What you will do
Set each line of the material below down word for word, from the first through the line that holds "(IHC) staining of", but not the pictures.

Data below
####################

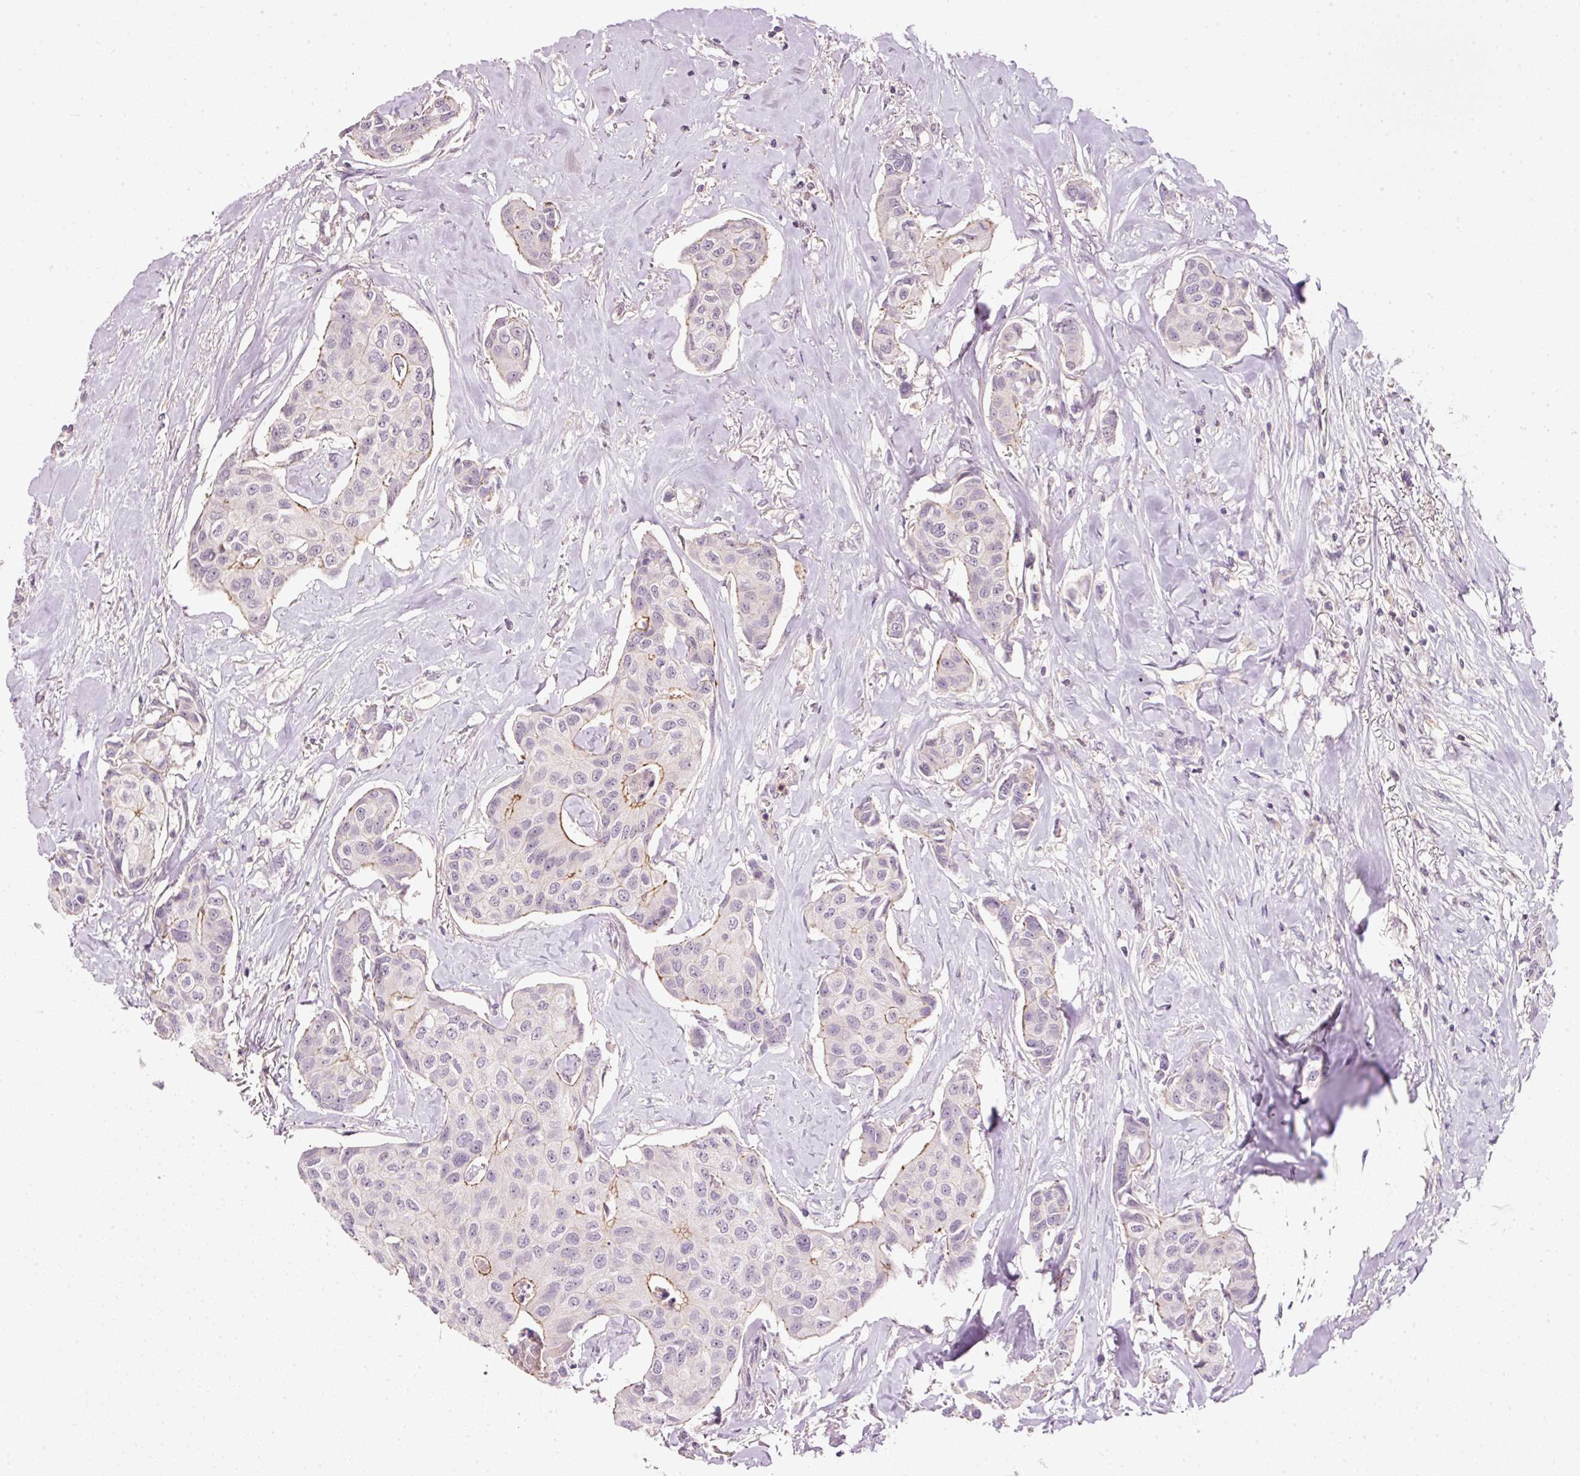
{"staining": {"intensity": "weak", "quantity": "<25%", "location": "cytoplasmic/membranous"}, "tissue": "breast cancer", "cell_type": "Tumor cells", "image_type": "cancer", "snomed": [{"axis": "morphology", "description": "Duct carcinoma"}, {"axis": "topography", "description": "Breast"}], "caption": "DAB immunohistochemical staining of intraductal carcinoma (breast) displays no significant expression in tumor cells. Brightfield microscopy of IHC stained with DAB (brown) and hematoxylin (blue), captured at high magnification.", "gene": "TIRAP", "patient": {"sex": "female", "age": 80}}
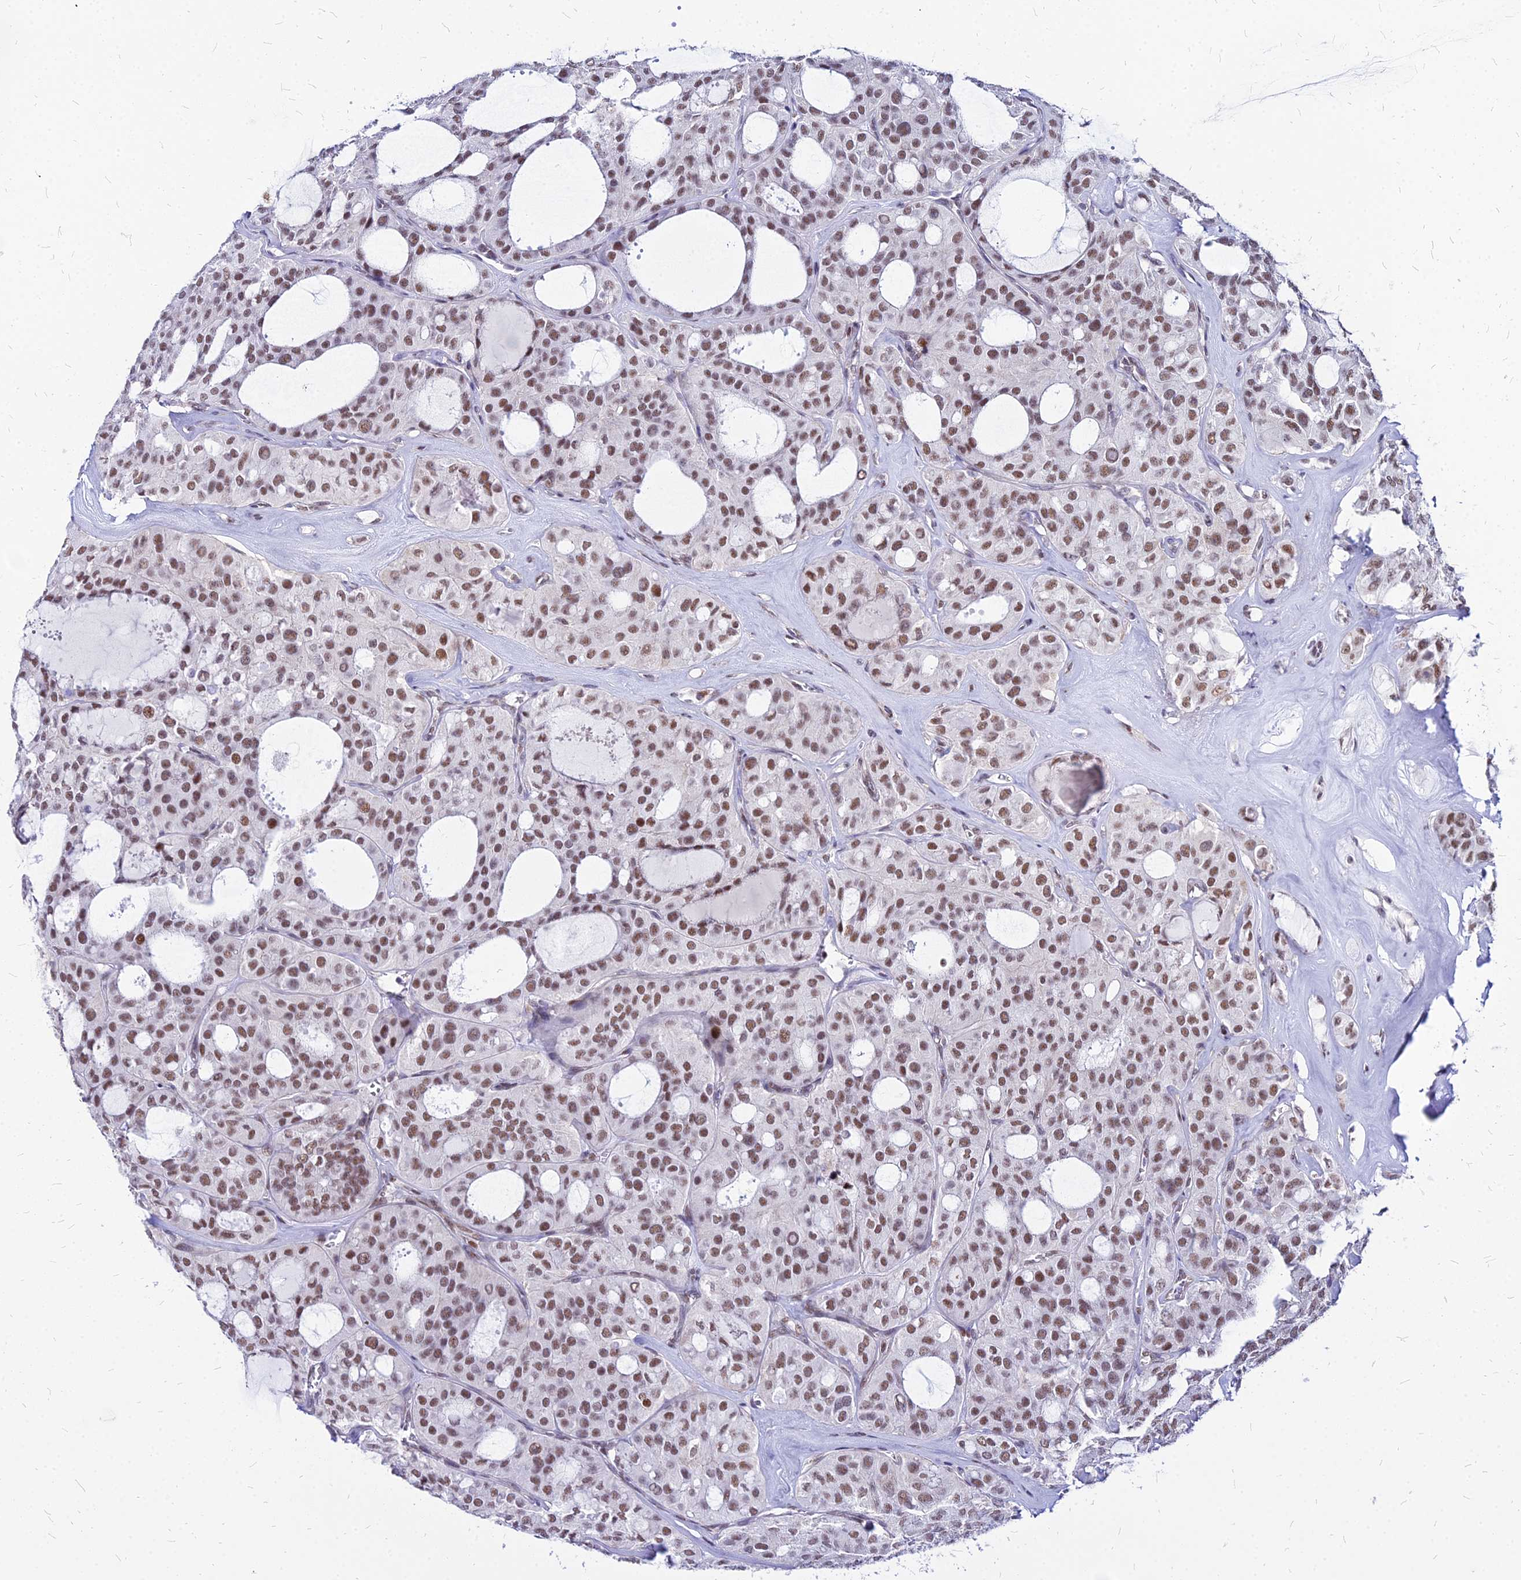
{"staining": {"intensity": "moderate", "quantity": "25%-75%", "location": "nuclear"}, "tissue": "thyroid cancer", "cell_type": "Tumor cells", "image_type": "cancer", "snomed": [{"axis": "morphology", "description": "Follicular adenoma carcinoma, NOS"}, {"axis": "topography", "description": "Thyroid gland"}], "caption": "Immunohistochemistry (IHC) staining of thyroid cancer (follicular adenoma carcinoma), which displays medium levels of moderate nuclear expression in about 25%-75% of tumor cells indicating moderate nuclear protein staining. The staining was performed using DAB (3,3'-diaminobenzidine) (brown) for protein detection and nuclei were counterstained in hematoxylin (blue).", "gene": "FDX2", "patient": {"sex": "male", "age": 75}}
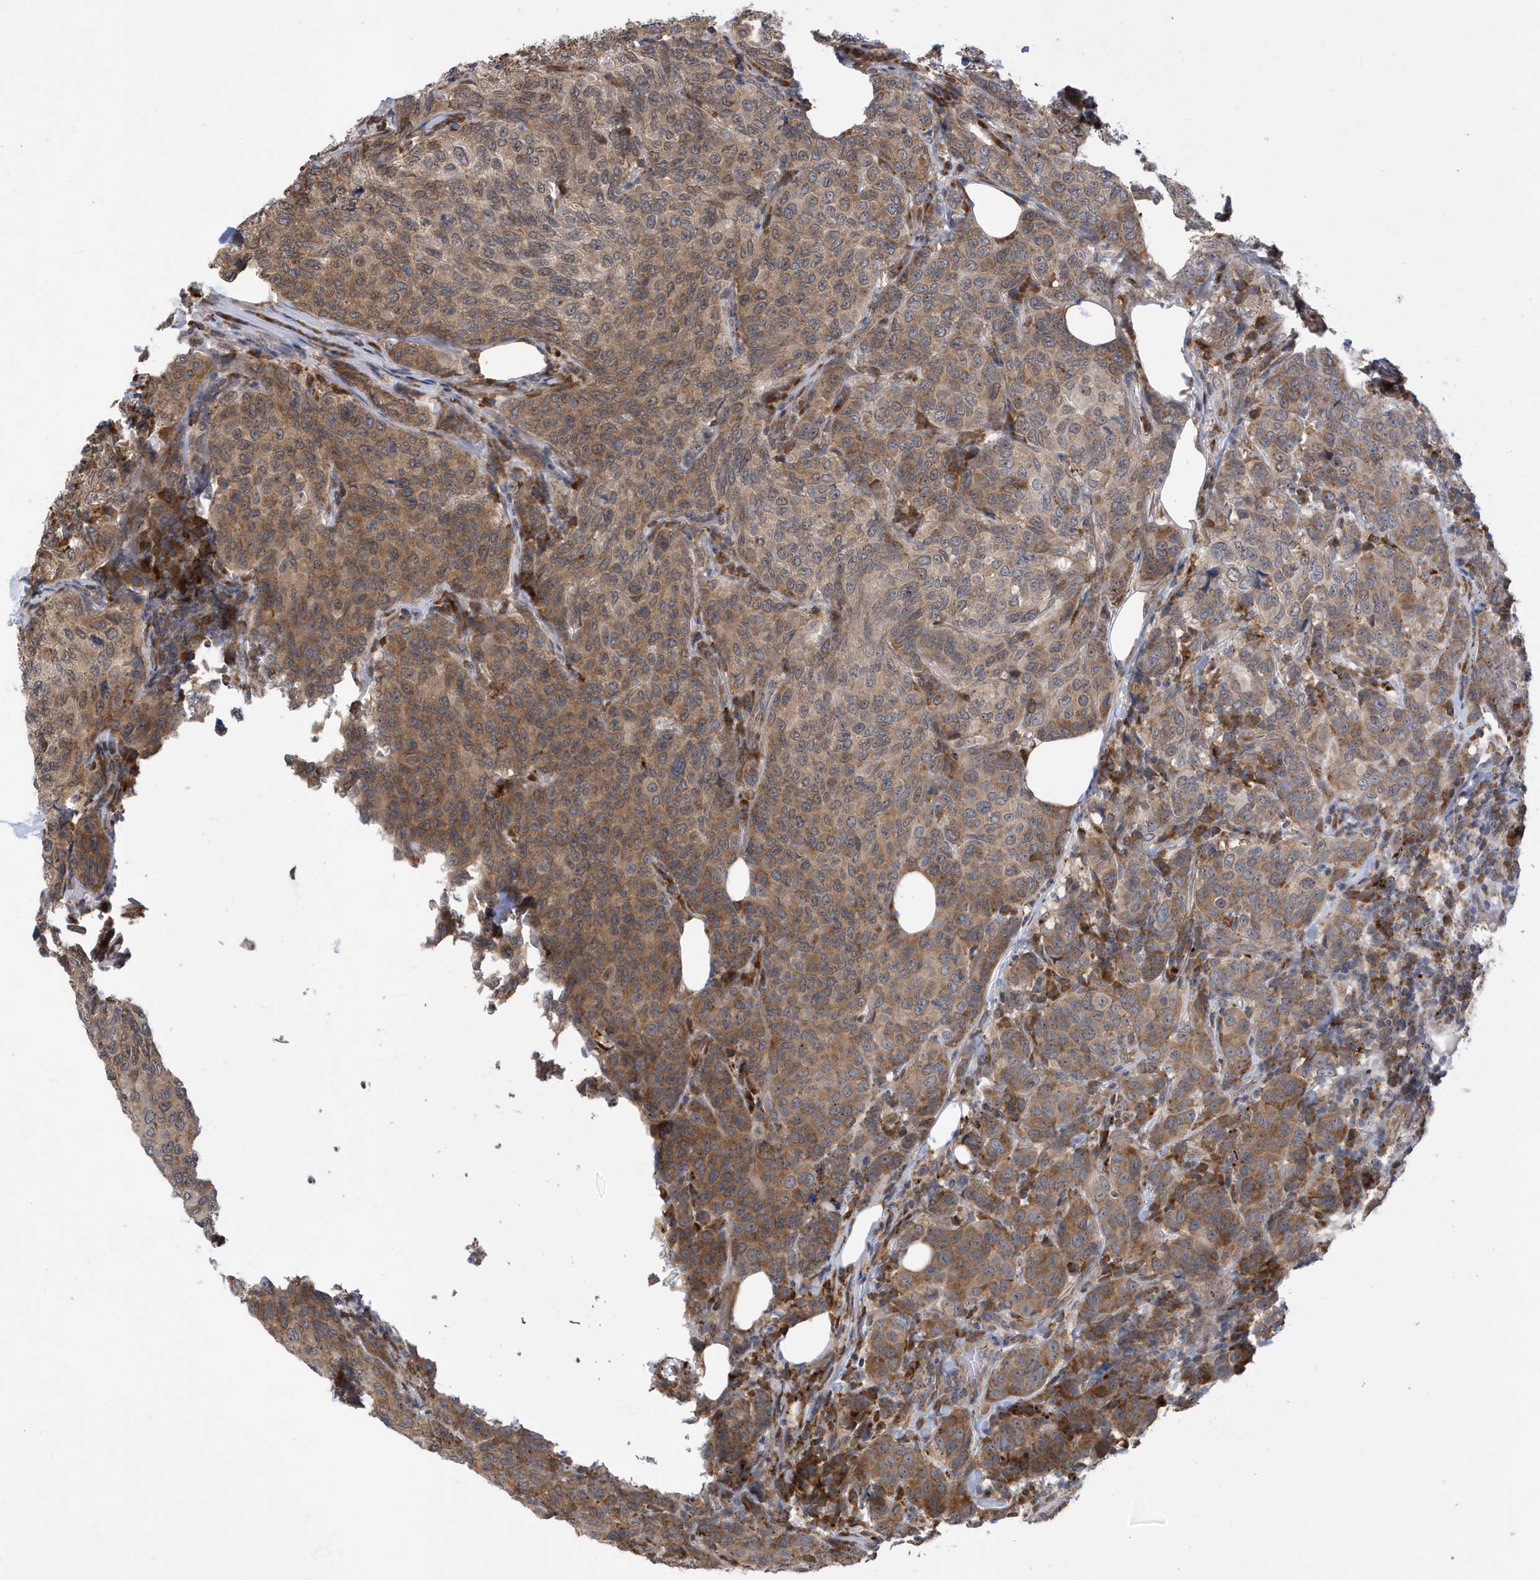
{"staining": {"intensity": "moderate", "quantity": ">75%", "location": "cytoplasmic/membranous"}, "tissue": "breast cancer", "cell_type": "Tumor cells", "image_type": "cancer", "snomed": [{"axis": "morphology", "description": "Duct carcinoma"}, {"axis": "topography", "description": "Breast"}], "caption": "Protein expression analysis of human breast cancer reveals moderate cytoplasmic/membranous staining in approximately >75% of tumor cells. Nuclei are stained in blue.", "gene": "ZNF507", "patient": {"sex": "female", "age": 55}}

####################

Output of the task
{"staining": {"intensity": "weak", "quantity": "<25%", "location": "cytoplasmic/membranous"}, "tissue": "breast cancer", "cell_type": "Tumor cells", "image_type": "cancer", "snomed": [{"axis": "morphology", "description": "Duct carcinoma"}, {"axis": "topography", "description": "Breast"}], "caption": "DAB immunohistochemical staining of intraductal carcinoma (breast) displays no significant expression in tumor cells. Brightfield microscopy of IHC stained with DAB (brown) and hematoxylin (blue), captured at high magnification.", "gene": "TIRAP", "patient": {"sex": "female", "age": 80}}
{"staining": {"intensity": "moderate", "quantity": "25%-75%", "location": "nuclear"}, "tissue": "thyroid cancer", "cell_type": "Tumor cells", "image_type": "cancer", "snomed": [{"axis": "morphology", "description": "Follicular adenoma carcinoma, NOS"}, {"axis": "topography", "description": "Thyroid gland"}], "caption": "Immunohistochemistry (IHC) staining of thyroid cancer (follicular adenoma carcinoma), which displays medium levels of moderate nuclear expression in about 25%-75% of tumor cells indicating moderate nuclear protein staining. The staining was performed using DAB (3,3'-diaminobenzidine) (brown) for protein detection and nuclei were counterstained in hematoxylin (blue).", "gene": "FDX2", "patient": {"sex": "male", "age": 75}}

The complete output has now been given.